My pulse hammers. I shouldn’t be looking at him like this. I shouldn’t feel drawn to the sight of him, to the set of his jaw, the careless strength in his hands, the subtle swell of muscle that tells me he’s always been in control of something—something I will never be. And yet, here I am, frozen, wanting, trying not to want.

He notices me, and his eyes are sharp even when slightly glassy from whatever drink he’s had. He leans back in the chair, one arm draped over the armrest. The firelight catches his face in a way that highlights the hard planes, the scarred edges of him, and the intensity in his gaze makes my stomach twist.

“Elias,” he says, his voice low, a little rough. “I haven’t seen you in a while. Are you well?”

Is he trying to pretend he isn’t covered in blood? Or is he actually concerned for me?

“I’m...fine. Wasn’t feeling like myself.” I close the parlor door, leaning against the wood.

Lucian nods, sipping his drink. “I often feel like that.”

My feet seem to gravitate towards him. “How was your day?”

His dark eyes regard me. Probably trying to see if I’m being earnest. “Today was…particularly hard. Had to discipline someone in my court. They were stupid, defiant. I couldn’t leave it alone.”

I tilt my head, daring, dangerous, defiance stitched into every line of my body. “Sounds familiar,” I say. “You’re just like your father.”

He flinches, ever so slightly, the firelight flicking across his expression. “I’m not,” he says, and the denial is sharp, clipped. “I am nothing like him. Nothing.”

I step closer, unable to resist. I can feel the heat in the room intensifying, the way the fire flickers shadows across hisbroad shoulders, the way his presence fills the space and presses against me.

“You are,” I insist. “You have his temper, his insistence on control. You may not want to admit it, but it’s there. Just like him.”

His jaw tightens, a warning, a promise. “Enough,” he says, frustration creeping into his voice. “Don’t test me.”

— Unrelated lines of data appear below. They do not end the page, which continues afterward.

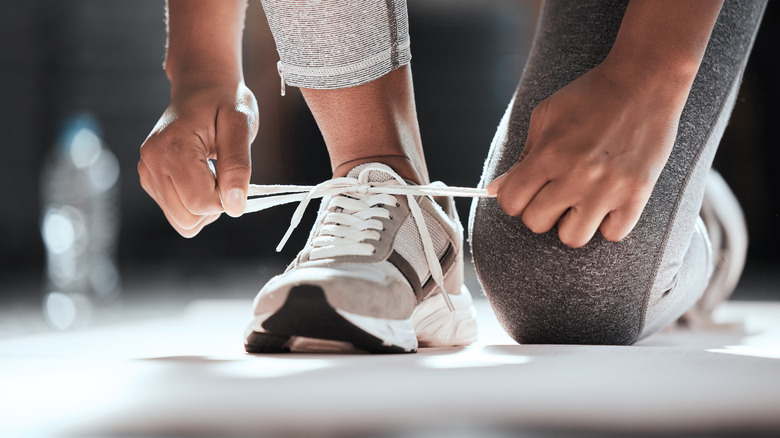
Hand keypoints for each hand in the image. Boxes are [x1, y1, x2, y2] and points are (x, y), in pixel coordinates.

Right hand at [138, 79, 257, 236]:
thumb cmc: (224, 101)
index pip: (201, 203)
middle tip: (223, 174)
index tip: (232, 173)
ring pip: (182, 222)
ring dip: (205, 208)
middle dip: (214, 206)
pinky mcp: (150, 181)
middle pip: (188, 218)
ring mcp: (147, 173)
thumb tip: (235, 206)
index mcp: (172, 148)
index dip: (226, 198)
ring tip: (212, 174)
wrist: (201, 87)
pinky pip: (177, 213)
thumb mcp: (240, 124)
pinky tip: (200, 177)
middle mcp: (151, 163)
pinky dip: (194, 203)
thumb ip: (238, 165)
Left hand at [487, 61, 685, 247]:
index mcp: (549, 154)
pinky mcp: (637, 195)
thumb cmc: (590, 96)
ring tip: (581, 201)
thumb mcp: (546, 116)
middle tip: (556, 192)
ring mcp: (608, 189)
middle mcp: (576, 176)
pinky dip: (608, 223)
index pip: (511, 202)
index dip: (514, 199)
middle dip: (541, 210)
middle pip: (536, 223)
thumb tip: (496, 190)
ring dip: (573, 222)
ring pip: (572, 238)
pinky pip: (612, 234)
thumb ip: (522, 156)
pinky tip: (608, 201)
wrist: (644, 81)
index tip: (527, 190)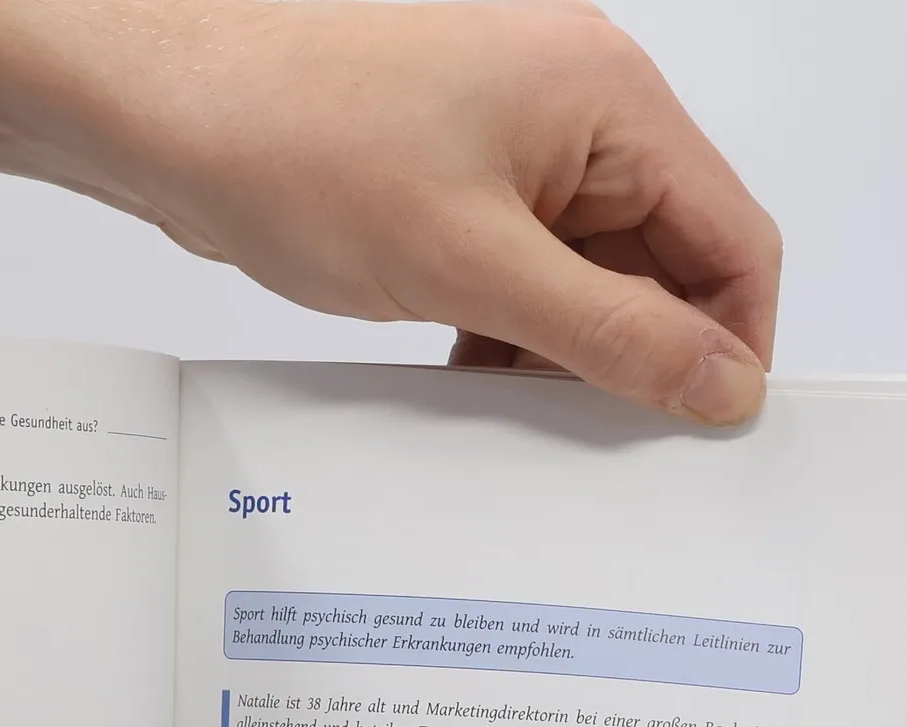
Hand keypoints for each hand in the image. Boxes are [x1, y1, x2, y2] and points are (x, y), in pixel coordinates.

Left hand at [119, 1, 778, 422]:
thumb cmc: (301, 142)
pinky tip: (471, 377)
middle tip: (604, 445)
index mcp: (610, 102)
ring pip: (588, 278)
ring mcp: (514, 149)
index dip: (733, 341)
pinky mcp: (458, 185)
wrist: (174, 112)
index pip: (732, 237)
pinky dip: (509, 331)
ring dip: (564, 351)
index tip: (706, 430)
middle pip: (664, 261)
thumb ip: (609, 332)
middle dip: (638, 354)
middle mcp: (576, 115)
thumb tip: (716, 379)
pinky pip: (522, 274)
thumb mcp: (474, 265)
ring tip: (517, 409)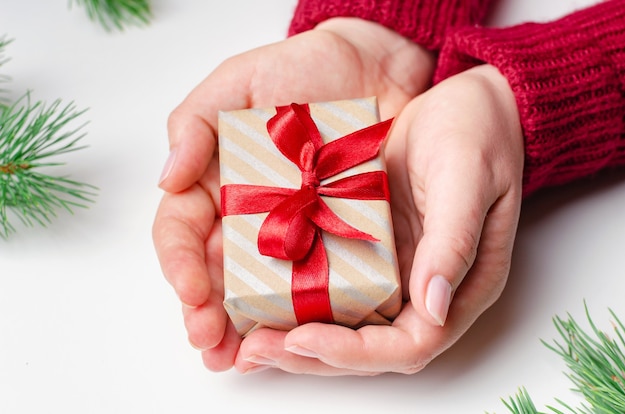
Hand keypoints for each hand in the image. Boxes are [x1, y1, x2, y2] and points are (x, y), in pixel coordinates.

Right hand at [152, 17, 434, 371]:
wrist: (374, 68)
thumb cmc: (301, 69)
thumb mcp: (236, 82)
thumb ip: (193, 124)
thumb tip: (165, 179)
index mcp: (214, 182)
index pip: (181, 231)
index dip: (178, 263)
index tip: (190, 291)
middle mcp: (246, 213)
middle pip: (214, 272)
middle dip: (206, 311)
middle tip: (210, 342)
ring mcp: (290, 228)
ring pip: (258, 285)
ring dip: (245, 324)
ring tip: (240, 356)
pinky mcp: (332, 234)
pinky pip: (313, 276)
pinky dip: (300, 307)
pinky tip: (295, 333)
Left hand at [236, 64, 523, 374]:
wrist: (463, 104)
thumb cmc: (477, 134)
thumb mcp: (467, 177)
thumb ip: (453, 242)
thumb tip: (434, 307)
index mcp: (461, 286)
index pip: (408, 345)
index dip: (353, 352)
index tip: (300, 337)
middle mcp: (424, 290)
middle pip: (367, 346)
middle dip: (310, 355)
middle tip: (253, 351)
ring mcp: (395, 271)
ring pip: (345, 322)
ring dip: (296, 334)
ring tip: (246, 337)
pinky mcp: (370, 247)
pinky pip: (333, 283)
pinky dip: (298, 296)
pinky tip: (259, 291)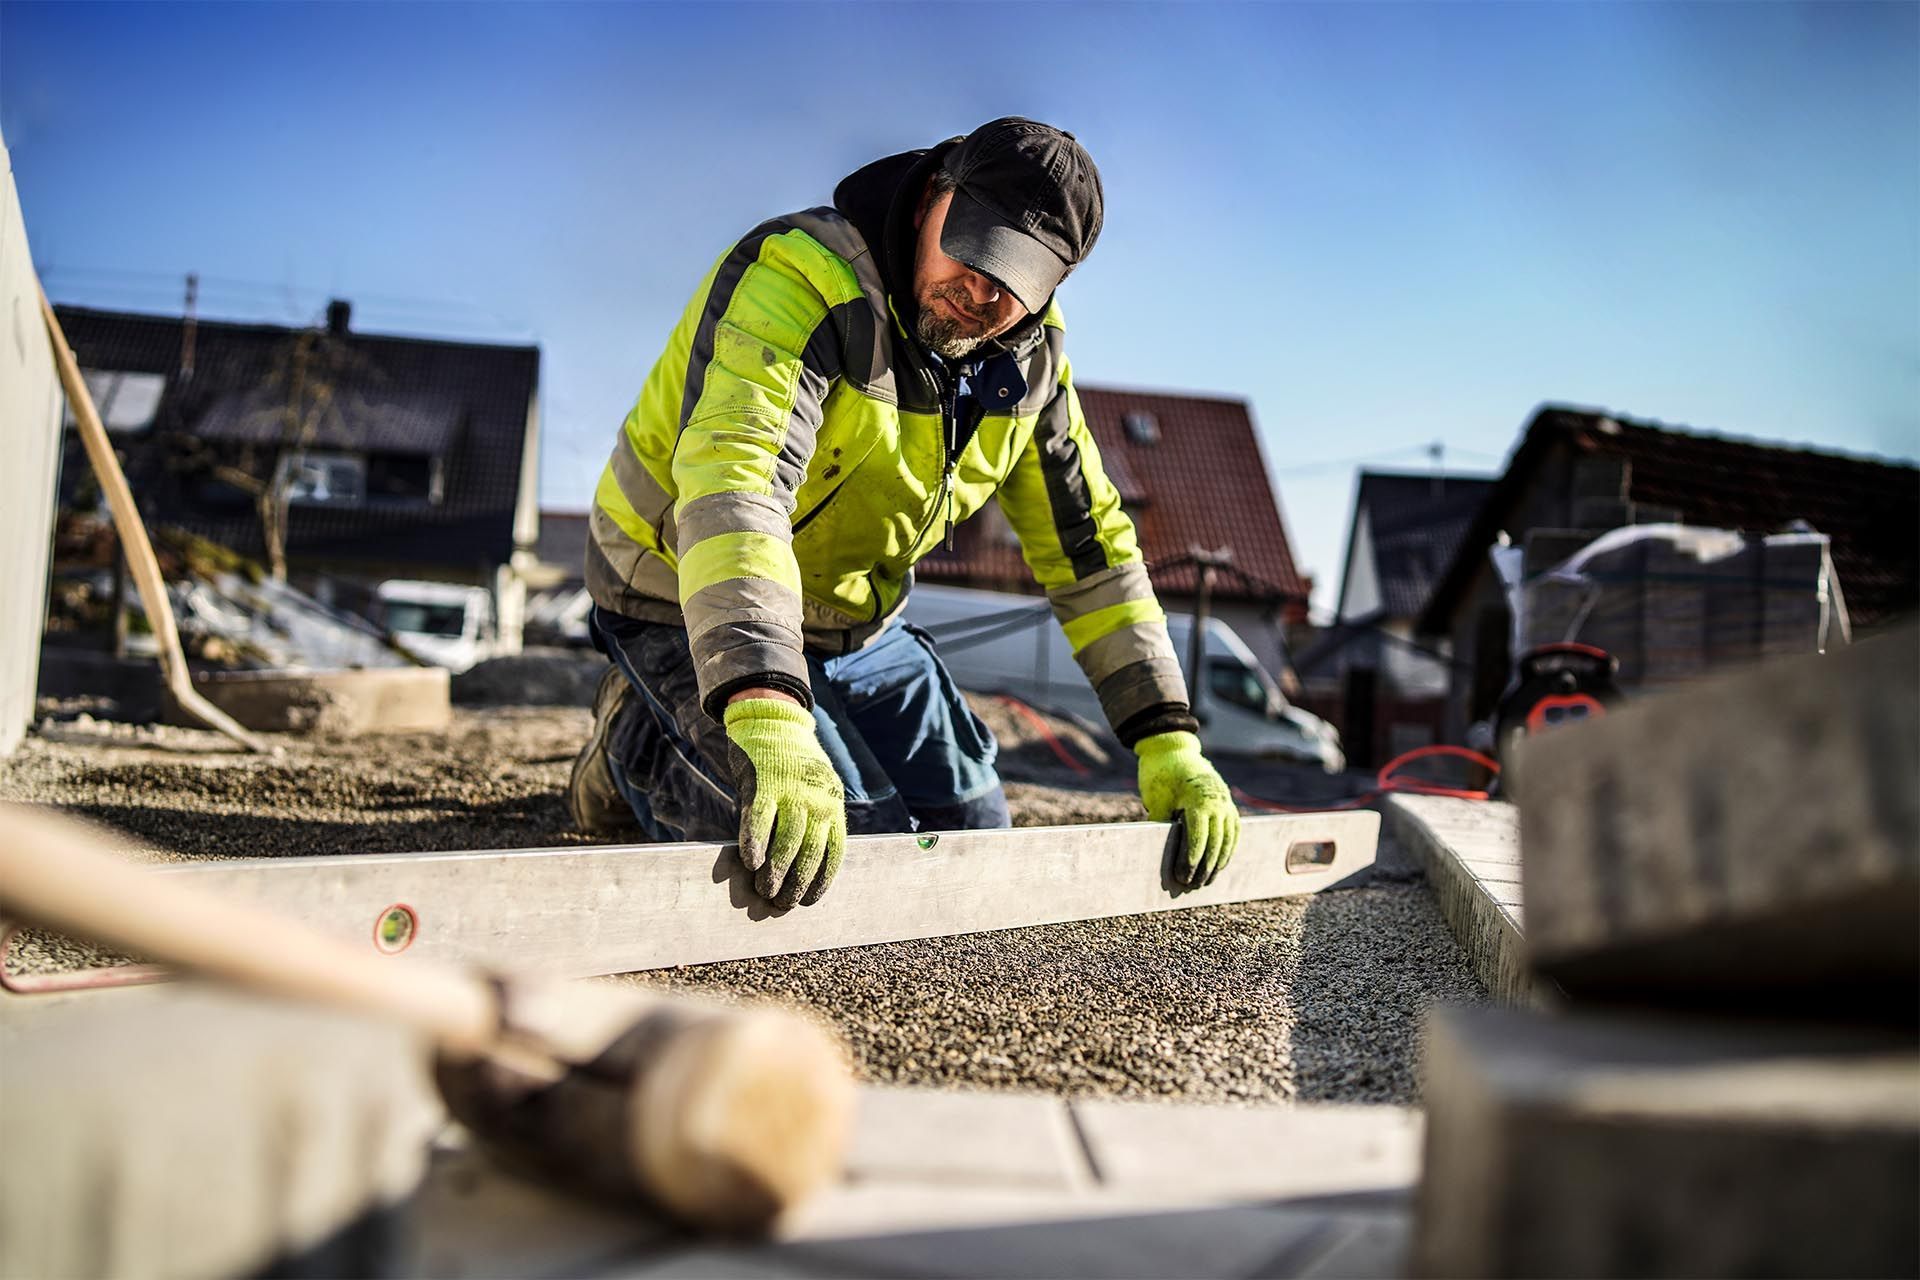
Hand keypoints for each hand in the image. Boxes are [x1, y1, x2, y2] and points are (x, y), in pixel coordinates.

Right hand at [723, 698, 845, 906]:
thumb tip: (798, 864)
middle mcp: (817, 799)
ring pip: (787, 841)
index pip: (834, 852)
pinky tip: (749, 863)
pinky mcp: (764, 782)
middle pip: (810, 851)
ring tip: (764, 890)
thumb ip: (812, 820)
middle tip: (781, 903)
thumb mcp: (815, 789)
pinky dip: (755, 843)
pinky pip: (760, 820)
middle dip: (796, 883)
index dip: (821, 881)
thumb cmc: (792, 765)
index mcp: (833, 804)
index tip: (808, 901)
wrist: (773, 720)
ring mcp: (792, 790)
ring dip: (775, 872)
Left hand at [1135, 731, 1240, 887]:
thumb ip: (1162, 826)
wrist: (1173, 749)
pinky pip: (1233, 830)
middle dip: (1204, 867)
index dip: (1191, 860)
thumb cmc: (1160, 774)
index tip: (1183, 876)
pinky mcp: (1227, 802)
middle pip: (1215, 842)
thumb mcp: (1157, 800)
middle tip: (1193, 885)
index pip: (1198, 838)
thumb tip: (1160, 854)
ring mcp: (1225, 801)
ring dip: (1218, 861)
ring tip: (1207, 880)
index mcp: (1199, 800)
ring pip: (1227, 838)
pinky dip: (1228, 847)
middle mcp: (1217, 801)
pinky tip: (1221, 863)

I can’t help it. The thrill of pushing him, of seeing him unravel slightly under my gaze, is too intoxicating. I step closer. Closer. I can see the fine lines of his face, the way his eyes dart just a fraction, the tight set of his shoulders. His temper flares like a flare shot in the dark. I feel drawn in, testing limits I shouldn’t touch.

“Get on your knees, Elias,” he commands suddenly, and the authority in his tone sends a shock straight through me.

I pause, measuring. This is not a request. It’s not even a challenge. It’s a command. And yet, something about the order makes my pulse spike, makes the defiance within me want to rise and answer.

I comply. Slowly, deliberately. Kneeling before him is an act I hate to perform, but I do it with my eyes locked on his. I want to see the storm in them, the fire, the unspoken desire to dominate, to control, to test. And in this moment, I recognize the complex layers of him: the man who demands obedience, the man who is flawed, human, and terrifying.